TASK ITEM:
Scan each line of the records for the word "using" and extract the ones that have it.

INFORMATION SUPPLIED:
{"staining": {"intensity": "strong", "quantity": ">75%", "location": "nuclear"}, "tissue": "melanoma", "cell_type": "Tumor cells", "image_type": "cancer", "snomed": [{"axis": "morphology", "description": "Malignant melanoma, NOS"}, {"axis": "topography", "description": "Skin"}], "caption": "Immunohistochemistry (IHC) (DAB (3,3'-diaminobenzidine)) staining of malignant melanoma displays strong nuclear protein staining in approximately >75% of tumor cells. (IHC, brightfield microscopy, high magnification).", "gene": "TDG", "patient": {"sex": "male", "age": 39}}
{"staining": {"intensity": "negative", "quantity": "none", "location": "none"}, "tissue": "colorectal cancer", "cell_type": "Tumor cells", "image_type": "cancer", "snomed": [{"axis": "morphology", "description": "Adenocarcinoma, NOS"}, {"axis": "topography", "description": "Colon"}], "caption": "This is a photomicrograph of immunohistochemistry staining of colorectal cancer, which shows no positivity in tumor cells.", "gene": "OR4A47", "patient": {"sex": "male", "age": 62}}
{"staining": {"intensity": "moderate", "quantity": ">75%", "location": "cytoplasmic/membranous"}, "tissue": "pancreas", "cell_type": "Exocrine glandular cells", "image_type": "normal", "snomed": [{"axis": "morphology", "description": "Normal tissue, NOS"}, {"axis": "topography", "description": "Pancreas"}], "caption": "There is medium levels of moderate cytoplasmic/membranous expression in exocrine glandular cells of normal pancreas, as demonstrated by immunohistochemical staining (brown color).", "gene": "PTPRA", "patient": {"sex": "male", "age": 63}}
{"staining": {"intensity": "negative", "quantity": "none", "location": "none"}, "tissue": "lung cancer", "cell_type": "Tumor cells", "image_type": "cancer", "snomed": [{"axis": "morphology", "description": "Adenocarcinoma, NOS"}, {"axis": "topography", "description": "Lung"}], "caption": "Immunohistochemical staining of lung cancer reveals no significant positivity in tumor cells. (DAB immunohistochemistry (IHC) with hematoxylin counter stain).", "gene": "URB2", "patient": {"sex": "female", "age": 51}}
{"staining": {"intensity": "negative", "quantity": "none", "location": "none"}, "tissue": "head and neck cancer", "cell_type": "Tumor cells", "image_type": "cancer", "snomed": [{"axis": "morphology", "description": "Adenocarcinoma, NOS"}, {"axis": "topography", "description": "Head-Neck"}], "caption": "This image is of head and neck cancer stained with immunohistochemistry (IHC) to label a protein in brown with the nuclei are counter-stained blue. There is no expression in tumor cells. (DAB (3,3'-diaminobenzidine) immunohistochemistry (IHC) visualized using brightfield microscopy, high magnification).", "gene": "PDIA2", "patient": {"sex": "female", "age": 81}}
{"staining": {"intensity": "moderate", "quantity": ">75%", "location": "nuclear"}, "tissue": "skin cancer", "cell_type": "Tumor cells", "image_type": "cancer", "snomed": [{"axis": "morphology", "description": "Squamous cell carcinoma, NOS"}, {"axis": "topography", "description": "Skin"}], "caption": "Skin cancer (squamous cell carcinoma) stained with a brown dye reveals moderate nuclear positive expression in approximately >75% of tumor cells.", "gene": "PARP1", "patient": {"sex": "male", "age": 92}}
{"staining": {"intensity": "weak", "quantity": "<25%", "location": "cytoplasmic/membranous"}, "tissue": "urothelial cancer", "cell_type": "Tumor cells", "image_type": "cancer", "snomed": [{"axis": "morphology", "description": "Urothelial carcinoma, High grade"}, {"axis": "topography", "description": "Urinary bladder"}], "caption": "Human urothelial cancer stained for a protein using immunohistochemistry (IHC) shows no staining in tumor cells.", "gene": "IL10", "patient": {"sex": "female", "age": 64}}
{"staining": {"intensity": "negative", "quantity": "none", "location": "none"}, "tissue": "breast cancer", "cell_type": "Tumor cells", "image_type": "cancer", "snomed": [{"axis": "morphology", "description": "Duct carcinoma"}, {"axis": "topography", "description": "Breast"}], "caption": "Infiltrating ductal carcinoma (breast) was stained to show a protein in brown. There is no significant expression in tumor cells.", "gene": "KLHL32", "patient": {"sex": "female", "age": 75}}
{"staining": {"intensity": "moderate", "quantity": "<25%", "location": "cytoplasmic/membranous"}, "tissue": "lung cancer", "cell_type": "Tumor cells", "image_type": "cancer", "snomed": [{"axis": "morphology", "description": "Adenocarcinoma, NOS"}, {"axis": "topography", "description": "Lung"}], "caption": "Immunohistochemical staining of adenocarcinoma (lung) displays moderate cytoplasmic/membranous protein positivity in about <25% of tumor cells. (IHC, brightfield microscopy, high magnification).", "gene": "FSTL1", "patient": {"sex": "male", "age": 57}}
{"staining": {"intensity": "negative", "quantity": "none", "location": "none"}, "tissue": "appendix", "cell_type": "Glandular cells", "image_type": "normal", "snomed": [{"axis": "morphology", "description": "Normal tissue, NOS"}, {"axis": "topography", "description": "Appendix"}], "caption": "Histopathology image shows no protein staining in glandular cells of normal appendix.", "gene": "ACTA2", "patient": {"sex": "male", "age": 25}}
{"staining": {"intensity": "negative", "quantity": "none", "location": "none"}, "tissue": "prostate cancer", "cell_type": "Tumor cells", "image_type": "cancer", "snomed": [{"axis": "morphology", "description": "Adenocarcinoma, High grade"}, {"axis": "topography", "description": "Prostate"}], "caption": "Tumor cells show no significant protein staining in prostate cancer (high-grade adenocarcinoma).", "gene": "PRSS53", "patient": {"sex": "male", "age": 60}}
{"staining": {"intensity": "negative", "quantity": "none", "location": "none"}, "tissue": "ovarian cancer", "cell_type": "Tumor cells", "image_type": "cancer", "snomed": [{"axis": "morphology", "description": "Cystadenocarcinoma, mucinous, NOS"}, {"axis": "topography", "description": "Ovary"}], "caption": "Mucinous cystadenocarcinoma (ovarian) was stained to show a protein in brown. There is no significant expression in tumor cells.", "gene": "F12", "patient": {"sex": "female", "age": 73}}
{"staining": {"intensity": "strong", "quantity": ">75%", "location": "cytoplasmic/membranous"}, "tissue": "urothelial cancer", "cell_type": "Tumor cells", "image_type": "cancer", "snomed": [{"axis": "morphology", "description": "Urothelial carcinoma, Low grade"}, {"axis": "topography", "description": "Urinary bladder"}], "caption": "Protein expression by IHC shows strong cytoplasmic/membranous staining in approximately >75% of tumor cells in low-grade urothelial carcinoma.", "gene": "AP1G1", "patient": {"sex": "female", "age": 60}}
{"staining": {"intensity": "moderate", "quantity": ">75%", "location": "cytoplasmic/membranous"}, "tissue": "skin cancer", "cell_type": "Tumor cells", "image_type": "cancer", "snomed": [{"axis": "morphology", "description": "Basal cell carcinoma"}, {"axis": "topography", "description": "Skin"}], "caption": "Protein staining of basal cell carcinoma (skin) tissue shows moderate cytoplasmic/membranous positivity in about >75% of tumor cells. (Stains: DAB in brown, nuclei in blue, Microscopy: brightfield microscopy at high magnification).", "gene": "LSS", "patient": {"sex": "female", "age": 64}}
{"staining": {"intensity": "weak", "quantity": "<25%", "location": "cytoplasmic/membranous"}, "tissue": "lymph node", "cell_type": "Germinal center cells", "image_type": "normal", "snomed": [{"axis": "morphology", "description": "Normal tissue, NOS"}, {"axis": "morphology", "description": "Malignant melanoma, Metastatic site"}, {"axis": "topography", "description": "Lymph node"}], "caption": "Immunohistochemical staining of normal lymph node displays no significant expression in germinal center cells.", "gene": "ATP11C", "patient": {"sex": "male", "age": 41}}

FINISHED TASK:
{"staining": {"intensity": "negative", "quantity": "none", "location": "none"}, "tissue": "head and neck cancer", "cell_type": "Tumor cells", "image_type": "cancer", "snomed": [{"axis": "morphology", "description": "Adenocarcinoma, NOS"}, {"axis": "topography", "description": "Head-Neck"}], "caption": "This image is of head and neck cancer stained with immunohistochemistry (IHC) to label a protein in brown with the nuclei are counter-stained blue. There is no expression in tumor cells. (DAB (3,3'-diaminobenzidine) immunohistochemistry (IHC) visualized using brightfield microscopy, high magnification).", "gene": "PDIA2", "patient": {"sex": "female", "age": 81}}
{"staining": {"intensity": "weak", "quantity": "<25%", "location": "cytoplasmic/membranous"}, "tissue": "urothelial cancer", "cell_type": "Tumor cells", "image_type": "cancer", "snomed": [{"axis": "morphology", "description": "Urothelial carcinoma, High grade"}, {"axis": "topography", "description": "Urinary bladder"}], "caption": "Human urothelial cancer stained for a protein using immunohistochemistry (IHC) shows no staining in tumor cells.", "gene": "IL10", "patient": {"sex": "female", "age": 64}}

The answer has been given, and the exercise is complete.